I agree with Amber Rudd. Furthermore, something needs to be done about whispering. Terrorists have been whispering their plans to each other so softly that we can't overhear them. How about we enforce a decibel minimum for all human vocalizations? That'll make us safer.
Wow. A "moral" obligation lecture to silicon valley from a scummy politician who wants to regulate something she doesn't understand.
Can't end-to-end decryption be defeated by recording the original private key when the exchange first happens? I assume most of these services don't require the two participants to exchange a shared secret in the meatspace?
Presumably so, though I doubt WhatApp would be keen to have the app send your private key to the security services. Still maybe that's the kind of thing Rudd is thinking of.
That's just end-to-end with key escrow. Little different than a backdoor at that point.
The private key never needs to get sent and can be generated by the user's device. The public key gets verified through the channel to detect and prevent man-in-the-middle attacks.

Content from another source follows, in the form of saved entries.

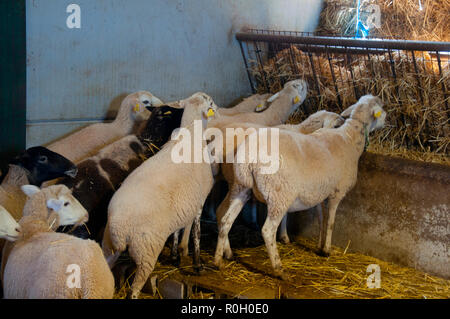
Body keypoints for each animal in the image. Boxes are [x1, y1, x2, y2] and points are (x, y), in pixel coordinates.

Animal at [103, 92, 220, 300]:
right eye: (211, 102)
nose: (219, 109)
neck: (190, 136)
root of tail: (119, 228)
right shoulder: (199, 202)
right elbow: (196, 235)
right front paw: (197, 265)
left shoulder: (182, 205)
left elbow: (176, 232)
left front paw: (174, 256)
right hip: (146, 251)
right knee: (134, 289)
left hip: (108, 246)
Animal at [214, 95, 386, 280]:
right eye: (380, 107)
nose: (386, 119)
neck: (350, 138)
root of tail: (249, 157)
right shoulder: (337, 192)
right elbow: (331, 221)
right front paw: (326, 249)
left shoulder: (319, 190)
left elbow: (321, 216)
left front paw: (318, 245)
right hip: (279, 193)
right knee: (267, 230)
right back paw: (279, 269)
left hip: (242, 187)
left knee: (225, 219)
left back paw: (219, 260)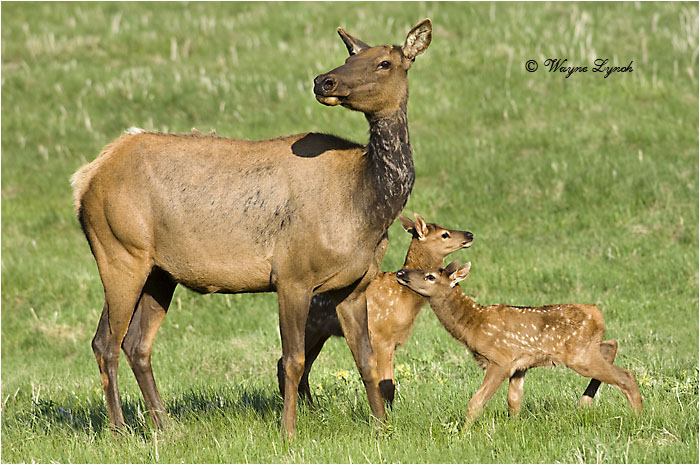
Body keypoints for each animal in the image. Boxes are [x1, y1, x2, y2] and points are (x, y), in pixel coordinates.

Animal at [70, 19, 432, 438]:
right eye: (349, 57)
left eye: (384, 62)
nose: (323, 81)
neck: (365, 208)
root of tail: (86, 178)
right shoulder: (293, 274)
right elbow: (292, 359)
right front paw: (288, 431)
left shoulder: (354, 284)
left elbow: (366, 359)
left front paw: (382, 426)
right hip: (119, 250)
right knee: (106, 342)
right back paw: (120, 431)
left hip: (159, 271)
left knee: (136, 344)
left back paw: (165, 426)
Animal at [277, 213, 474, 406]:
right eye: (445, 234)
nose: (469, 234)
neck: (404, 297)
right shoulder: (381, 336)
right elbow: (386, 384)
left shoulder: (393, 340)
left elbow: (390, 383)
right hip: (310, 327)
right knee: (284, 362)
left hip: (321, 334)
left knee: (304, 369)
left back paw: (311, 408)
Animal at [395, 261, 642, 425]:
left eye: (430, 276)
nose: (401, 272)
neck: (473, 325)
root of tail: (598, 314)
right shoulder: (520, 365)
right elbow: (514, 401)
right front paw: (513, 427)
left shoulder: (500, 360)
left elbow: (476, 402)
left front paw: (464, 434)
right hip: (586, 348)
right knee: (611, 345)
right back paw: (585, 403)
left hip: (579, 354)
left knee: (626, 375)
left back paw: (637, 416)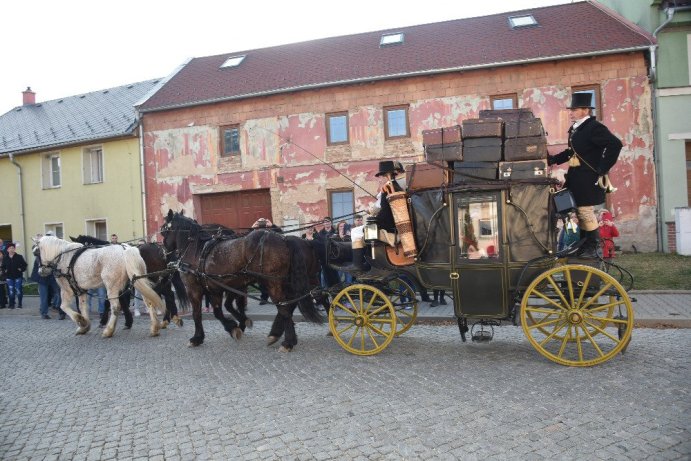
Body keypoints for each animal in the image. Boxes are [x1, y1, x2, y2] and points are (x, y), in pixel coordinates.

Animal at [34, 235, 166, 336]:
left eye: (36, 252)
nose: (41, 271)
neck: (63, 257)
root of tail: (125, 249)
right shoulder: (81, 290)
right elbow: (83, 306)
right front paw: (84, 326)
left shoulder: (66, 289)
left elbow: (64, 306)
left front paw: (81, 321)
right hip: (138, 281)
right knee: (149, 301)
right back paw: (155, 327)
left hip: (112, 286)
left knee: (115, 307)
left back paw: (109, 330)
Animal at [162, 208, 324, 348]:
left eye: (163, 231)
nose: (164, 252)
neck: (196, 249)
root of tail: (284, 239)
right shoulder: (216, 288)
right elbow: (219, 311)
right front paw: (236, 325)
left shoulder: (194, 289)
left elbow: (197, 314)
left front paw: (197, 338)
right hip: (287, 283)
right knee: (291, 305)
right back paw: (277, 334)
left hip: (273, 283)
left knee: (284, 307)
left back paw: (288, 341)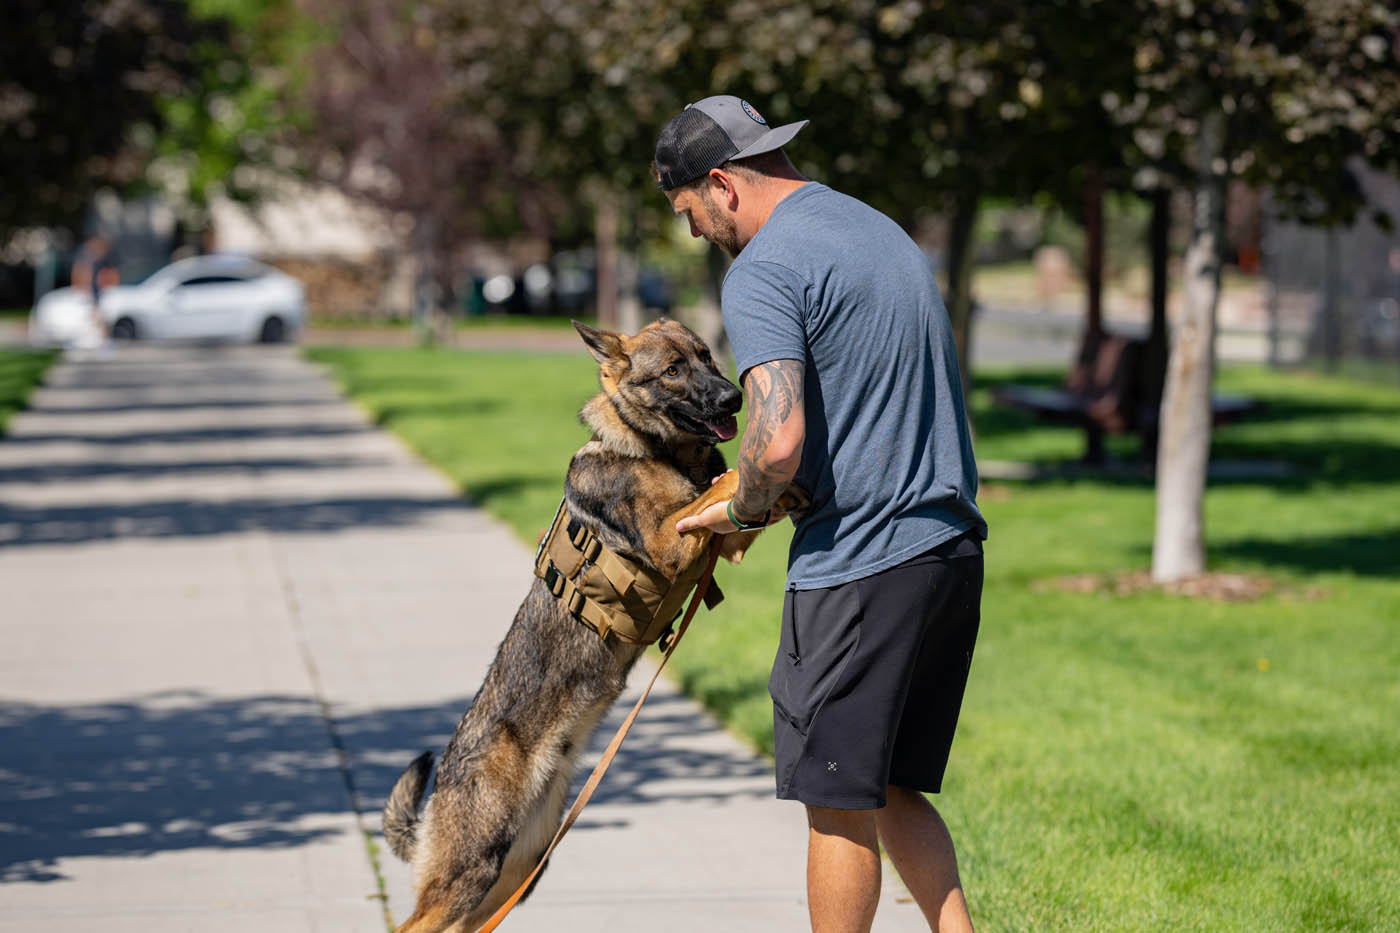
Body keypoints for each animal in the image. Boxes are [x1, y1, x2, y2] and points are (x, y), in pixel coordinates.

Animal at [383, 316, 800, 924]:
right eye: (672, 370)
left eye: (706, 355)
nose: (734, 398)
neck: (656, 451)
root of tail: (445, 782)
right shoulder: (671, 541)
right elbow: (717, 488)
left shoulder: (728, 541)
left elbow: (736, 495)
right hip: (471, 869)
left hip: (514, 874)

To defeat end-to-end encryption, you need to defeat the ends.

No, because of public key cryptography. Neither side ever exchanges private keys in the clear.
I can think of no group more worthy of sneering and derision than politicians.

Let us be clear: politicians are ignorant fools who have the power to legislate upon matters they have no understanding of, and are happy to make politically expedient policy decisions that are not wise.

These fools have done little to nothing to earn more than a sneer.

Respect is earned, and cannot be demanded, unless of course one is a politician.

Ideally there's a public partnership between government and the private sector rather than any one side bending the knee, but not so close as to have any secret handshakes.